--- Given records Enclosed Below ---

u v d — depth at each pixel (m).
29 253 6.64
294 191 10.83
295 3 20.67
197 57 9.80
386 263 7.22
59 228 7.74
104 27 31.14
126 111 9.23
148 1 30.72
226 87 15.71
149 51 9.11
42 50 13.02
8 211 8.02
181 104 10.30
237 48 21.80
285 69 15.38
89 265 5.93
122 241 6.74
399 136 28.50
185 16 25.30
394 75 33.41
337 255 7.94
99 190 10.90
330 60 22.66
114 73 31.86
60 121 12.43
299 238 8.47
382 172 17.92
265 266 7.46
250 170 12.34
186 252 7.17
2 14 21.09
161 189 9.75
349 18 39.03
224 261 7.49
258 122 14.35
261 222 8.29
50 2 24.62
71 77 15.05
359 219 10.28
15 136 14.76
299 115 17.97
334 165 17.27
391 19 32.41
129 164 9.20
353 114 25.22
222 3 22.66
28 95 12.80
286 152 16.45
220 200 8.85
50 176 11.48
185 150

--- End of Enclosed Given records ---

All of the records above should be transcribed exactly.

__Your solution__.
u v d — depth at each pixel (m).
29 253 6.64
294 191 10.83
295 3 20.67
197 57 9.80
386 263 7.22
59 228 7.74
104 27 31.14
126 111 9.23
148 1 30.72
226 87 15.71
149 51 9.11
42 50 13.02
8 211 8.02
181 104 10.30
237 48 21.80
285 69 15.38
89 265 5.93
122 241 6.74
399 136 28.50
185 16 25.30
394 75 33.41
337 255 7.94
99 190 10.90
330 60 22.66
114 73 31.86
60 121 12.43
299 238 8.47
382 172 17.92
265 266 7.46
250 170 12.34
186 252 7.17
2 14 21.09
161 189 9.75
349 18 39.03
224 261 7.49
258 122 14.35
261 222 8.29
50 2 24.62
71 77 15.05
359 219 10.28
15 136 14.76
299 115 17.97
334 165 17.27
391 19 32.41
129 164 9.20
353 114 25.22
222 3 22.66
28 95 12.80
286 152 16.45
220 200 8.85
50 176 11.48
185 150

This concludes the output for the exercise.